Spring alleged that the trustee's sale failed to comply with the Deeds of Trust Act. Spring argues that because the estate did not exist at the time of the sale, the trustee could not notify the estate as required in the act. This court disagrees.
Chapter 61.24 RCW
Spring cites RCW 61.24.031, but that section only applies to deeds of trust recorded against owner-occupied residential real property. RCW 61.24.031(7)(a). It is undisputed that the borrowers, Stephen S. Spring, the deceased, and Shirley A. Spring, his spouse, did not reside at the 11 SE Channel Point Road property. Therefore, RCW 61.24.031 does not apply. --------
The notice requirements for a trustee's sale when the trustee knows the borrower is deceased are contained in RCW 61.24.030(10) and RCW 61.24.040(b)(i)(B). The trustee must send notice to any successor in interest. RCW 61.24.040(1)(b)(i)(B).

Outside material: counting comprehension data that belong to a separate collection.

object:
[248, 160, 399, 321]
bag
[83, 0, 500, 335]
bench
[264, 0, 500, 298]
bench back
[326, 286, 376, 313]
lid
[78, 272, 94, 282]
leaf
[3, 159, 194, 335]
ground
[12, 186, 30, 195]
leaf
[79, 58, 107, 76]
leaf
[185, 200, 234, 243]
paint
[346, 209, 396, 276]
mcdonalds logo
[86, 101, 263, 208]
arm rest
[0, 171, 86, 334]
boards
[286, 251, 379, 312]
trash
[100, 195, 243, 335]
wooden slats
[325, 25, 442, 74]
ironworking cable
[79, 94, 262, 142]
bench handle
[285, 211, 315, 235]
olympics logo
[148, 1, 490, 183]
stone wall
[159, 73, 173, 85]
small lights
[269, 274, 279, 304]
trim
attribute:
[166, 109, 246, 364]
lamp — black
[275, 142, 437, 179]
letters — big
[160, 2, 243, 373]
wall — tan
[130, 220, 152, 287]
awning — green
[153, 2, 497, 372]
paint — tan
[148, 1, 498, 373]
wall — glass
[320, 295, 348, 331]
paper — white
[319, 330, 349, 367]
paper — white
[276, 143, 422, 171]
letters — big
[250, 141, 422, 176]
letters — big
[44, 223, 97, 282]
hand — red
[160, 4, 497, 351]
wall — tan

If no successor in interest has been established, the trustee must send notice to any spouse, child, or parent of the borrower known to the trustee, or whose name and address can be located in the public records of any obituary, will, death certificate, or probate case in the county where the property is located. Id.; RCW 61.24.030(10).
There is no requirement to notify the deceased borrower's estate of a trustee's sale when the estate has not been established. The statute specifically provides for alternative notice in situations where the successor in interest has not been established. In such a situation, the trustee must notify any spouse, child, or parent the trustee can ascertain with reasonable diligence. Here, the trustee mailed notice to Shirley Spring, decedent's spouse, as well as notice addressed to "The Estate of Stephen S Spring" and "The Heirs and Devisees of The Estate of Stephen S Spring". Each notice was sent to three different addresses, including the 11 SE Channel Point Road address. Because the statute explicitly provides alternative notification methods when a successor in interest has not been established, OCCU was not required to notify the estate, and Spring's complaint fails as a matter of law. II. Even if Spring's interpretation of the Deeds of Trust Act was correct, he has failed to designate a record sufficient for us to reverse a trial court's decision.
After OCCU filed a motion for summary judgment, affidavits, and documents demonstrating compliance with the act, the burden on summary judgment shifted to Spring to demonstrate evidence that would support a verdict in Spring's favor.
Spring did not designate any evidence introduced in response to OCCU's summary judgment motion in the record before this court. The appellant bears the burden of perfecting the record on appeal so the reviewing court has the evidence relevant to deciding the issues. Rhinevault v. Rhinevault, 91 Wn. App. 688, 692, 959 P.2d 687 (1998). The record before us contains only bare assertions supporting Spring's complaint, and does not designate any materials that contain evidence supporting a claim that OCCU failed to comply with the Deeds of Trust Act. Affirmed.